URL="https://github.com/mrdbourke/pytorch-deep-learning/raw/main/data/pizza_steak_sushi.zip"
INPUT_BUCKET="datanewbucket"
@dsl.pipeline(name='CNN-TinyVG-Demo',
description='This pipeline is a demo for training,evaluating and deploying Convutional Neural network',
display_name='Kubeflow-MlFLow-Demo')
def kubeflow_pipeline(base_path: str = BASE_PATH,
url:str = URL,
input_bucket:str = INPUT_BUCKET):
pvc1 = kubernetes.CreatePVC(
# can also use pvc_name instead of pvc_name_suffix to use a pre-existing PVC
pvc_name='kubeflow-pvc3',
access_modes=['ReadWriteOnce'],
size='500Mi',
storage_class_name='standard',
)
task1 = dataset_download(base_path=base_path,
url=url,
input_bucket=input_bucket)
task1.set_caching_options(False)
kubernetes.mount_pvc(
task1,
pvc_name=pvc1.outputs['name'],
mount_path='/data',
)
compiler.Compiler().compile(kubeflow_pipeline, 'kubeflow-demo.yaml')
from kfp.client import Client
client = Client(host='http://localhost:8002')
run = client.create_run_from_pipeline_package(
'kubeflow-demo.yaml',
)
0524 12:18:56.775872 30 cache.go:116] Connecting to cache endpoint 10.96.39.24:8887
WARNING: Running pip as the 'root' user can result in broken permissions and conflicting behaviour with the system package manager. It is recommended to use a virtual environment instead:
https://pip.pypa.io/warnings/venv
[KFP Executor 2024-05-24 12:19:19,641 INFO]: --component_module_path is not specified. Looking for component `dataset_download` in config file `kfp_config.ini` instead
/usr/local/lib/python3.10/site-packages/kfp/dsl/kfp_config.py:69: UserWarning: No existing KFP Config file found
warnings.warn('No existing KFP Config file found')
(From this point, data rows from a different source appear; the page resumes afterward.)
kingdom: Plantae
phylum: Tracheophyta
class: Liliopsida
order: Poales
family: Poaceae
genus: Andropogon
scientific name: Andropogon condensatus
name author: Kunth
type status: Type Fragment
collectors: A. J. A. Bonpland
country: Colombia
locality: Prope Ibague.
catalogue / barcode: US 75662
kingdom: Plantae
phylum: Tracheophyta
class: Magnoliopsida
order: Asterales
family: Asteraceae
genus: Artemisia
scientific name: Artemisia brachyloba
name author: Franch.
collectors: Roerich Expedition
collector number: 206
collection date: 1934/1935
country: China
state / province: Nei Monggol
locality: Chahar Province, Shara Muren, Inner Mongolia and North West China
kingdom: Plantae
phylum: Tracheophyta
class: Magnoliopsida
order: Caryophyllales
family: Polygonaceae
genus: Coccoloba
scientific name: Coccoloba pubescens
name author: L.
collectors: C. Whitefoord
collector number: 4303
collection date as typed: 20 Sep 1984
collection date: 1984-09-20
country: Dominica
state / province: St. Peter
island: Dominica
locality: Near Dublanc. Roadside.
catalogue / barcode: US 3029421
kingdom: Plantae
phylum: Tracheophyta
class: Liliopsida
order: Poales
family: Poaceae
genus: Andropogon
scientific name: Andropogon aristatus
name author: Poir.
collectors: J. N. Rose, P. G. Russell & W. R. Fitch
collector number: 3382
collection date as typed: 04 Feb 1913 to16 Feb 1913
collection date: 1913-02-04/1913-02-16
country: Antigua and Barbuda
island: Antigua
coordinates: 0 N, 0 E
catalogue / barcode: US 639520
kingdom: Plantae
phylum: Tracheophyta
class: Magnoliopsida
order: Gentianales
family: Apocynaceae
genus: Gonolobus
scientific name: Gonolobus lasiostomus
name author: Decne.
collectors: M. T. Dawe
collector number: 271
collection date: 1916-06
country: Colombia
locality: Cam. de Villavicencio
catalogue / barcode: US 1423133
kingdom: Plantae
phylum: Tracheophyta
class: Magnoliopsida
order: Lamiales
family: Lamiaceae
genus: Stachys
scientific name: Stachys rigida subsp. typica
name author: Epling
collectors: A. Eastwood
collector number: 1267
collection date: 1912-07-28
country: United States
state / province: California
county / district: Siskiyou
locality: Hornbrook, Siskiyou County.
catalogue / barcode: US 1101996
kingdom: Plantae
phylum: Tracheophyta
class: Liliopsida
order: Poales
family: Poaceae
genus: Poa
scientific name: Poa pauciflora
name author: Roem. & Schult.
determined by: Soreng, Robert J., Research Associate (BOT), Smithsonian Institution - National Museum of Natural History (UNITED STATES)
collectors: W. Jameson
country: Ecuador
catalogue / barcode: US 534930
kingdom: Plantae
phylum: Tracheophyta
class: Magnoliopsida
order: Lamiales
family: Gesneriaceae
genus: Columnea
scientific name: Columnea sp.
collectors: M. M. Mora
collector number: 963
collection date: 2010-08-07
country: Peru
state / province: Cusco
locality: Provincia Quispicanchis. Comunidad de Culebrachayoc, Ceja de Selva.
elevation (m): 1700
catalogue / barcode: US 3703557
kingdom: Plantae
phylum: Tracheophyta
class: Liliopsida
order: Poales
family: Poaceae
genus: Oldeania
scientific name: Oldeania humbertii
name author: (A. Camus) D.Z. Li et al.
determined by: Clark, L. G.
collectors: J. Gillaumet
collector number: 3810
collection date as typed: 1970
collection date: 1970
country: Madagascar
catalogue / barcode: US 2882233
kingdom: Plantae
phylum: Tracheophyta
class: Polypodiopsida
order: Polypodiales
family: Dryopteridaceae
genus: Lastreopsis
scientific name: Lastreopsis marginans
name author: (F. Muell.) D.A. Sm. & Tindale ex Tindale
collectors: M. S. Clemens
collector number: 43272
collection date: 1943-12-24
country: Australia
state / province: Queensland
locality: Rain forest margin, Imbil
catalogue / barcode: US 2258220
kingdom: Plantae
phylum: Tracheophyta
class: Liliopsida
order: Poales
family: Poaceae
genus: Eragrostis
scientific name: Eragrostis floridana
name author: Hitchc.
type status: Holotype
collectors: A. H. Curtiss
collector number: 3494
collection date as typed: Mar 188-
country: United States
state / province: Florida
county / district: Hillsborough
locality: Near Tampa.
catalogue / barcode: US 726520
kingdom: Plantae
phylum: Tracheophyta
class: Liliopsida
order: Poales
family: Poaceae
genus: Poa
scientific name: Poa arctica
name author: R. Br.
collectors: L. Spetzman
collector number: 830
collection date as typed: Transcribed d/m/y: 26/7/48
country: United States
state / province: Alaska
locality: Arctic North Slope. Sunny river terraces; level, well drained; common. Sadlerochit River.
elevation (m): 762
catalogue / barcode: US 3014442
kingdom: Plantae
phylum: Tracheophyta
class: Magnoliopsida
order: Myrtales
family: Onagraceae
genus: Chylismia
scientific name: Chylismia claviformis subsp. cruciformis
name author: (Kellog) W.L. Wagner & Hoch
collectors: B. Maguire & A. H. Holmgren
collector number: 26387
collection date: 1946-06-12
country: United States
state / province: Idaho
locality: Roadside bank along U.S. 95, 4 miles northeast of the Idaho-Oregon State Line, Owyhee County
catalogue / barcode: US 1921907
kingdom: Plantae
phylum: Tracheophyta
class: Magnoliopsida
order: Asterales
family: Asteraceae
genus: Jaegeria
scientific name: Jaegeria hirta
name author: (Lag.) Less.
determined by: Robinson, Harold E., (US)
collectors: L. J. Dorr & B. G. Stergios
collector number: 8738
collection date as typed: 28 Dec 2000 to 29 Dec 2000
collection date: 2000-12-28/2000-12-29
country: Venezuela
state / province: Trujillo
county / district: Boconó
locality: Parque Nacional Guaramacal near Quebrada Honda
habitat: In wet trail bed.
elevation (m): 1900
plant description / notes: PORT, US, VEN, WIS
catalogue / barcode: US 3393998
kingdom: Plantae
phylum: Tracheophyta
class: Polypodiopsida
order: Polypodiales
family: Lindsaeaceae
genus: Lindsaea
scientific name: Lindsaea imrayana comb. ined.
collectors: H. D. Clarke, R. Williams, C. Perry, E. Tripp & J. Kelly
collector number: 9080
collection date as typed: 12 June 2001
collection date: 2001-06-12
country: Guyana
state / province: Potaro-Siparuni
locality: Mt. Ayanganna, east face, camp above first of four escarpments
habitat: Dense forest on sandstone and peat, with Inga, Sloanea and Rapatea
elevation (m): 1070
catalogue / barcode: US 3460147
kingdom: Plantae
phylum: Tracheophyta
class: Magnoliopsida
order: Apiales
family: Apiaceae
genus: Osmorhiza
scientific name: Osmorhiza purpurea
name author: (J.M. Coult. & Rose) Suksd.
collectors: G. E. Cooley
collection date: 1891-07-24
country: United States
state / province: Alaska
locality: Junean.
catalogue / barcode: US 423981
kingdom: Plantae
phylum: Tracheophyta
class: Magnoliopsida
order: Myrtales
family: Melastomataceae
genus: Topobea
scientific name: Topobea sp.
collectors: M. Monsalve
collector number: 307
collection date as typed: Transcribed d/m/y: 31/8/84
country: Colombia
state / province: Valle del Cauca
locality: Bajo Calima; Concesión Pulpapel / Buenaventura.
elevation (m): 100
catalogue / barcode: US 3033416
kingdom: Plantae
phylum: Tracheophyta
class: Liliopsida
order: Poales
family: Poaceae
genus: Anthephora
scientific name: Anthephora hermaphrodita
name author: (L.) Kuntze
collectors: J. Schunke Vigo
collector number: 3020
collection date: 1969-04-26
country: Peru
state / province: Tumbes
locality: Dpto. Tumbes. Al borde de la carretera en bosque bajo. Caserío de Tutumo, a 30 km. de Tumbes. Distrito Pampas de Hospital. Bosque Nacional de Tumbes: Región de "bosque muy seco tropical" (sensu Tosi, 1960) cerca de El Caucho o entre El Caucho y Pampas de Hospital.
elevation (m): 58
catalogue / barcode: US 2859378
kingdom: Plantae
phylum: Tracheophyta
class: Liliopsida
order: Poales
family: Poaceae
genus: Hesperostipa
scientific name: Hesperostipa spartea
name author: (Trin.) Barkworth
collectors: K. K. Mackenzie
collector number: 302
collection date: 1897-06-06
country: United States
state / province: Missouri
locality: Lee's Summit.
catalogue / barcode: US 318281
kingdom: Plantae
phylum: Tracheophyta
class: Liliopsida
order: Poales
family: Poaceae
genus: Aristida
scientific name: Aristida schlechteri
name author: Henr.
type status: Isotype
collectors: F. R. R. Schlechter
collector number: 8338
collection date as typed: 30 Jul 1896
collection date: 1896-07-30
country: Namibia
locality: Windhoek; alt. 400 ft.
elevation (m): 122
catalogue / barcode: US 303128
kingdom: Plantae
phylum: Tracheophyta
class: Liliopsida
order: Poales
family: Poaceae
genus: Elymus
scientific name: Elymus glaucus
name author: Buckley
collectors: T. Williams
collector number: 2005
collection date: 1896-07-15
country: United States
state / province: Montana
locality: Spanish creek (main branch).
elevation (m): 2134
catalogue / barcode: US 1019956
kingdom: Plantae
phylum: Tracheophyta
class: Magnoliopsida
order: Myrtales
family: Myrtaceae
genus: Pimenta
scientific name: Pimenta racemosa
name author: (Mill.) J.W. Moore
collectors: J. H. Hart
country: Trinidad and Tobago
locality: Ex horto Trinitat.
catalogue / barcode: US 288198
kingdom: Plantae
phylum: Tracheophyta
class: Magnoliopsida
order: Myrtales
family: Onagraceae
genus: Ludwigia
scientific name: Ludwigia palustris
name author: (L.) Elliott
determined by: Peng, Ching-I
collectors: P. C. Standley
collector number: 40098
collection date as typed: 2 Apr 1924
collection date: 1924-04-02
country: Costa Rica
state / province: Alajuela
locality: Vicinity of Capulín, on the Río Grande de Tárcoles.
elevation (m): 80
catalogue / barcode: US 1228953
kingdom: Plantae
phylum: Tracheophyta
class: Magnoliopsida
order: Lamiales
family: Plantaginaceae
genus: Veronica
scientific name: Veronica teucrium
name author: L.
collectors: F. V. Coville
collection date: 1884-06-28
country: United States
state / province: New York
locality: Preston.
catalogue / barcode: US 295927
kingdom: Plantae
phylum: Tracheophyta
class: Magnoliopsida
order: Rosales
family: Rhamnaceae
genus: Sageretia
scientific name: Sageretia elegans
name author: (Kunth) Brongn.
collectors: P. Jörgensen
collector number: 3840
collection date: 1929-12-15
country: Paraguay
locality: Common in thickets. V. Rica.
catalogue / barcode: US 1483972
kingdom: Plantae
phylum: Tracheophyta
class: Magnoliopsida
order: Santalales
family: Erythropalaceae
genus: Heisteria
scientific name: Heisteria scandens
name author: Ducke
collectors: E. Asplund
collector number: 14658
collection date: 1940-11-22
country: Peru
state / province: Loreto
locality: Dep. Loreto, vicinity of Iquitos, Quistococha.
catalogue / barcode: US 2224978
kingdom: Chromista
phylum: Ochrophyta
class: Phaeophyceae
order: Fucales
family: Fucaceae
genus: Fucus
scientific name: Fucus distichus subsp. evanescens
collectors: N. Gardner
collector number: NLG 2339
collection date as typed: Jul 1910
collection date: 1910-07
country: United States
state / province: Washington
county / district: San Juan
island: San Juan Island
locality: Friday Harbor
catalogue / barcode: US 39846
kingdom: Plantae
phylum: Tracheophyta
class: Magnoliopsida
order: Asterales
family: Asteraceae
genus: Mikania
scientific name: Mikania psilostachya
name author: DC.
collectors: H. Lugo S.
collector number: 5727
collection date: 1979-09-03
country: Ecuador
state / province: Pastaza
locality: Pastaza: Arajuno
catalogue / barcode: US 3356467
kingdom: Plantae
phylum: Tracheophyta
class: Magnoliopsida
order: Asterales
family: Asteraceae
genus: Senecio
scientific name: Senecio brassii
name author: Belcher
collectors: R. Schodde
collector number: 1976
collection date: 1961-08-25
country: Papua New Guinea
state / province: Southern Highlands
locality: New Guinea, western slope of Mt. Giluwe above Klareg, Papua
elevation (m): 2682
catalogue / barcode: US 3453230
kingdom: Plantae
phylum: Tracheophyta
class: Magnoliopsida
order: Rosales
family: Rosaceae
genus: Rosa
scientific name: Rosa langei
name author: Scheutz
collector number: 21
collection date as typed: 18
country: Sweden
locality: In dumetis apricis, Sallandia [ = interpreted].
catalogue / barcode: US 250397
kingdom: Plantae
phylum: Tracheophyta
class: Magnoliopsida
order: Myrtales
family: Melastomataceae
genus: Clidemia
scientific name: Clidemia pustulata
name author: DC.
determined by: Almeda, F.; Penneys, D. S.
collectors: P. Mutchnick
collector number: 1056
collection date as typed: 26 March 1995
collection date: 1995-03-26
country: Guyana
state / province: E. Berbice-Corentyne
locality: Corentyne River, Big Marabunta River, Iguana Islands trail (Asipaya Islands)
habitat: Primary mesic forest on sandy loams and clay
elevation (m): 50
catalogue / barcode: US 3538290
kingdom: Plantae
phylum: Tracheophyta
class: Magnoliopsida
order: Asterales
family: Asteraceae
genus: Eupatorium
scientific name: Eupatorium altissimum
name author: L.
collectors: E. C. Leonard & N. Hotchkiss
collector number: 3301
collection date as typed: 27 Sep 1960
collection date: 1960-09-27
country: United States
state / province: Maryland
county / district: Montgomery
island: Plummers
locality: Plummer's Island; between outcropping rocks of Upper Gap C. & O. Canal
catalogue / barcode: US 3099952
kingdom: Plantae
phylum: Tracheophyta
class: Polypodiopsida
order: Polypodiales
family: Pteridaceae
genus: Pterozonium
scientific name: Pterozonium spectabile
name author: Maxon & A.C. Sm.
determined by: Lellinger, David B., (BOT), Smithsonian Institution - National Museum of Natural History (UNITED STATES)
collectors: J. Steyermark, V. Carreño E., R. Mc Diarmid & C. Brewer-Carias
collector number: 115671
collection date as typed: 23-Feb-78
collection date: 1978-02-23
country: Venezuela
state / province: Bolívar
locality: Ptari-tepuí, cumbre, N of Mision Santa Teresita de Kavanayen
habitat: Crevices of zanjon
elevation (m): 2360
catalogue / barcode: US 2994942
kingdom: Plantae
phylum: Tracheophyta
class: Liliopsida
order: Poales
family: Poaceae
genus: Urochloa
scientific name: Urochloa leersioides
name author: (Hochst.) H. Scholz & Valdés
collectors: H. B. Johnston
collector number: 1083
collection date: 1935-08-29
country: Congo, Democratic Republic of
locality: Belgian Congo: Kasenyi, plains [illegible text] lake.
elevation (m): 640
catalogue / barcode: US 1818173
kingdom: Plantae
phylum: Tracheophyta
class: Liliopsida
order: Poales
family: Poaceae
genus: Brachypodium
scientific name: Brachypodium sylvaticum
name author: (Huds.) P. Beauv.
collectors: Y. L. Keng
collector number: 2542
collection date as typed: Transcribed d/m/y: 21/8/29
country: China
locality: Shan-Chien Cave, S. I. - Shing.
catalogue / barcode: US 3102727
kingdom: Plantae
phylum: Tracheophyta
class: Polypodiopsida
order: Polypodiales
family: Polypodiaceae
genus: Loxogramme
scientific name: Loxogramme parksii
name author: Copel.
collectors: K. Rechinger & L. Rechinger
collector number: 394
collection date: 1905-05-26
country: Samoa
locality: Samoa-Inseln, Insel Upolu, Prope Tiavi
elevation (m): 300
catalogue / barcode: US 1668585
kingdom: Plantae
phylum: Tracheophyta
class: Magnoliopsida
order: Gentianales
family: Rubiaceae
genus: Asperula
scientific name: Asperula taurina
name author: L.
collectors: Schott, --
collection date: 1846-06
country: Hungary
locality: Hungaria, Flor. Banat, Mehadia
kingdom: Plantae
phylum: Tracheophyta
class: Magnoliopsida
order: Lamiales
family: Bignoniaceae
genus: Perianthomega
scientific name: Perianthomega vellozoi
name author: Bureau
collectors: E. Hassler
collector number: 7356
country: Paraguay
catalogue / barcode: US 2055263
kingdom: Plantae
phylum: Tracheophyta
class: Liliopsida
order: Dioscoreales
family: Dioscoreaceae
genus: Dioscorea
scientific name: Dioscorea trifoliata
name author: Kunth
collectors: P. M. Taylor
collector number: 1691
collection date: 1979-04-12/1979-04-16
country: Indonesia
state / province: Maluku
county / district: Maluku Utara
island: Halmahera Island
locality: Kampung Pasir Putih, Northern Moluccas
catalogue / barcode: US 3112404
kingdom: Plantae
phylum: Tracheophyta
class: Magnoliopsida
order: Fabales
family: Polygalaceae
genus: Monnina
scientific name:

Traceback (most recent call last):
File "/usr/local/lib/python3.10/runpy.py", line 196, in _run_module_as_main
return _run_code(code, main_globals, None,
File "/usr/local/lib/python3.10/runpy.py", line 86, in _run_code
exec(code, run_globals)
File "/usr/local/lib/python3.10/site-packages/kfp/dsl/executor_main.py", line 109, in <module>
executor_main()
File "/usr/local/lib/python3.10/site-packages/kfp/dsl/executor_main.py", line 75, in executor_main
raise RuntimeError('No components found in `kfp_config.ini`')
RuntimeError: No components found in `kfp_config.ini`
I0524 12:19:19.748954 30 launcher_v2.go:151] publish success.
F0524 12:19:19.749580 30 main.go:49] failed to execute component: exit status 1
time="2024-05-24T12:19:20.313Z" level=info msg="sub-process exited" argo=true error="<nil>"
Error: exit status 1
time="2024-05-24T12:19:20.602Z" level=info msg="sub-process exited" argo=true error="<nil>"
Error: exit status 1
I am wondering if I have understood the document or not. Is this right way to run? I am using jupyter notebook.